Despite occasional tensions between the paper and the University, Harvard has never gone beyond reprimanding the paper to censor its content.

Epps, in a recent interview, gave an unwritten promise he would "never censor The Crimson."

Former editors also recall a comfortable rapport with University administrators.

Ballard says he still remains moved by the conduct of then-President Nathan M. Pusey '28 toward The Crimson.

"During the spring of '62, we ran a series of articles critical of Pusey; he disagreed, but he was a fine man. No matter how upset he was, he did not say what we ought to do," Ballard says.

Bok says he once reprimanded two editors for parodying a professor in the Confidential Guide in "a tasteless fashion." He says, "I called them in and tried to explain to them how damaging and hurtful it was to the professor involved."

But Bok says he made an effort not to prevent students from expressing their opinions in print.

"I think universities of all places are places that should respect the First Amendment," he says. "Universities are built on the exchange of ideas."

Many past editors say The Crimson also allows reporters to march to their own drumbeat while helping to write the score that combines them in a successful melody.

"The Crimson is probably the most independent institution that most journalists will work for during their working lives," Swanson says. "It is run in a collective way...what attracted me most to the paper was its independence."

Whether independence refers to breaking loose from the ties of overbearing administrators or advertising moguls, University staff and Crimson staff agree that the loyalty of the Crimson reporters has been the integral force in its independence.

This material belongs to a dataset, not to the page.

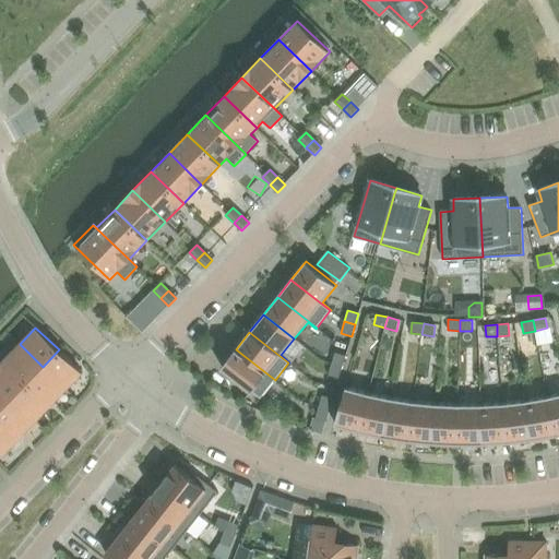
[(43,367),(20,344),(4,360),(27,382),(43,367)]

"If the question comes down to "This is a good story and it was legally obtained, but I might be ad boarded,' I'll run it," MacMillan says. "Anyone who becomes an executive knows that they may be called upon to do this."

MacMillan says she is willing to make sacrifices for The Crimson's right to free speech. "I have grown to adore The Crimson's independence," she says. "I see us get picked up by The New York Times and The Washington Post. The students here really run the paper."